The earned sick time ballot question won with 1.2 million votes in favor to about 859,000 opposed. The Legislature has received scorn from some quarters after lawmakers changed a 2000 ballot referendum that would have forced the income tax rate down to 5 percent. The economic triggers included in that law have so far reduced the income tax to 5.15 percent.
The Associated Industries of Massachusetts, a business group, raised problems it has with the earned sick time law. In a January blog post, AIM said it is concerned that interns, employees paid on commission and independent contractors could be wrapped into the law, and said employers worry that the law would eliminate "popular" paid time off systems.
"Each industry has different and individual concerns," said Rodrigues, who said he looks "forward to engaging both sides." He said, "The law is on the books. We just have to make it so that it can be workable so that responsible employers can do the right thing."
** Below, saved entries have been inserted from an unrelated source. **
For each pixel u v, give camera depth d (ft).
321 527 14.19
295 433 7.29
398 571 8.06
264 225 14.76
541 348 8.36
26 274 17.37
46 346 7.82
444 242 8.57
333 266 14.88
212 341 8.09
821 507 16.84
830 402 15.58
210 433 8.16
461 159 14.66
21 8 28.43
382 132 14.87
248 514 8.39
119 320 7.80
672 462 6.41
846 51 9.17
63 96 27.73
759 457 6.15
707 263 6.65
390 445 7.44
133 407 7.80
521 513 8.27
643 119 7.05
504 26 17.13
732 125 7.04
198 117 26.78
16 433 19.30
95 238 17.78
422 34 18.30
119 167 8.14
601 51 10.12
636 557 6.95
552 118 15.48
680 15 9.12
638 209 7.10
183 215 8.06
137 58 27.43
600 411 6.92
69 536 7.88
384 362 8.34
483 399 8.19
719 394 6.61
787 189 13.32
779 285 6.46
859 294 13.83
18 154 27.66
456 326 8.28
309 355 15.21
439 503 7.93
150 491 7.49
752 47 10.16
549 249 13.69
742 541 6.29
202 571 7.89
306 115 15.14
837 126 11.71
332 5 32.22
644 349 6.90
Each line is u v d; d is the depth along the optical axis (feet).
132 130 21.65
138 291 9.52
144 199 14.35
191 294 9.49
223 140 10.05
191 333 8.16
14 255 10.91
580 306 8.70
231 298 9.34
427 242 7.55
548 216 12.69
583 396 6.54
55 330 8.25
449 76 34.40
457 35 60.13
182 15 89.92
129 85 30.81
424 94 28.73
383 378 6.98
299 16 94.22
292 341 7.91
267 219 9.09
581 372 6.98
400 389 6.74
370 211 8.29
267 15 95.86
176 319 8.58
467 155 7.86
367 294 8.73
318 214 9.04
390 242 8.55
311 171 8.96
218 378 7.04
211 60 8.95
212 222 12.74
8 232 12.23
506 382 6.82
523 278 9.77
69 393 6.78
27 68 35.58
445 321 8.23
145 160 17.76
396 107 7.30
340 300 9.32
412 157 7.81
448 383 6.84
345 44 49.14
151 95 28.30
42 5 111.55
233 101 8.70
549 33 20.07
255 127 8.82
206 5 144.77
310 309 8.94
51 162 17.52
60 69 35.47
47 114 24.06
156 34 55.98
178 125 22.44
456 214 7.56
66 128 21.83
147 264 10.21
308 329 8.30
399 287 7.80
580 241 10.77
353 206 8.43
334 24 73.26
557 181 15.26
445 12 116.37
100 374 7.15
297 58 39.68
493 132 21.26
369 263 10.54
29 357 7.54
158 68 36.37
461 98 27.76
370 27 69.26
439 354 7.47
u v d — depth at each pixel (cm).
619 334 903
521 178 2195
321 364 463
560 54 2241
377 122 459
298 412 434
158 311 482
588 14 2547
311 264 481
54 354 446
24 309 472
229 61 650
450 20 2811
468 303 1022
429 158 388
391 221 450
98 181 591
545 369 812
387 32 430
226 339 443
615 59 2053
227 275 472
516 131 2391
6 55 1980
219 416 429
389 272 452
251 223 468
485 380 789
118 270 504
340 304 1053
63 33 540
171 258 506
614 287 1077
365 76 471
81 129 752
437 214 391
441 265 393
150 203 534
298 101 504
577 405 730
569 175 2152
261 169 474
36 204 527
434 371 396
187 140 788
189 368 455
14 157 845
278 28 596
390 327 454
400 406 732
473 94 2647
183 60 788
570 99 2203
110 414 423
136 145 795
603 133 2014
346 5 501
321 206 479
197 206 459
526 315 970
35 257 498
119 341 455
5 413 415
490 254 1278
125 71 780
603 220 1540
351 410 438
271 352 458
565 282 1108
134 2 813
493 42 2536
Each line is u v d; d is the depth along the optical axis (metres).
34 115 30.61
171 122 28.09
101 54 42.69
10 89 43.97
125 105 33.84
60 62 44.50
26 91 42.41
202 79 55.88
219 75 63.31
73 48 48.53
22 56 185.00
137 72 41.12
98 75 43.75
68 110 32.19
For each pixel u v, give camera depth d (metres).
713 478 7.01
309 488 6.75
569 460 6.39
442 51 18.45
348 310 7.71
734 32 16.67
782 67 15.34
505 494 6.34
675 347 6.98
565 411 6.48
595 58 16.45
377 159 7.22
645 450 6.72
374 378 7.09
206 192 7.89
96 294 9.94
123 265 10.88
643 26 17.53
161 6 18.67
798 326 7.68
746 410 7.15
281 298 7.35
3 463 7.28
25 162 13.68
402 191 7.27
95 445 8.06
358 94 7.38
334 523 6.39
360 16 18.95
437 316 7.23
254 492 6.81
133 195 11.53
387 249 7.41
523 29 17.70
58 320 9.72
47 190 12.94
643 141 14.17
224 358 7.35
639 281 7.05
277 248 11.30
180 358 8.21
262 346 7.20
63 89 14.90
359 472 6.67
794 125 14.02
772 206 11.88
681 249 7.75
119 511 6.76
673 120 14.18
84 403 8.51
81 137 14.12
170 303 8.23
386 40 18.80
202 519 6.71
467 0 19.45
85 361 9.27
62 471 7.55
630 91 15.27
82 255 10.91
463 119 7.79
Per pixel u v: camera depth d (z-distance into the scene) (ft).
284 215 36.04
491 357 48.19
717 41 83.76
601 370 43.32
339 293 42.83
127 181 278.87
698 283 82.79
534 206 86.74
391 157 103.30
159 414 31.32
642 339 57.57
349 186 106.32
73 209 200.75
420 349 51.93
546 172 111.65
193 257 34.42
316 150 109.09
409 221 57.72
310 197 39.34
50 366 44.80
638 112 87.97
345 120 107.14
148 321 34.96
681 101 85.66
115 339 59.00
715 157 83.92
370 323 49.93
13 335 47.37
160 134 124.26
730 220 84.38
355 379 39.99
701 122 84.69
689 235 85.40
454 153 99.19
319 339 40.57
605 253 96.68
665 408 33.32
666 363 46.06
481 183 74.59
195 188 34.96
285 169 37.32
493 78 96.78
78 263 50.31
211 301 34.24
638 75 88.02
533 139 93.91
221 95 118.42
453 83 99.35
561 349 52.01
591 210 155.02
Gov. Charlie Baker proposed an alternative to the sick leave ballot question during the campaign.
"I didn't campaign against earned sick time, per se, but I didn't support the ballot question that was before the voters, and the main reason for that is it's the broadest, most restrictive, most comprehensive earned sick time policy in the country by a wide margin," Baker said Jan. 15 when asked by a radio show caller about taking a sick day himself.
Baker said he made a "series of proposals" during his campaign that he thought would be "easier" for small businesses and "more flexible" because companies vary in their policies. His proposals would have been less expensive to implement and easier to enforce than the ballot question, he added.
"I'm a big believer in earned sick time, I just felt that that law in particular would have some unintended consequences," Baker said. "We're going to implement it enthusiastically and see where it goes, and I certainly hope that it doesn't have some of the unintended consequences that I was concerned about."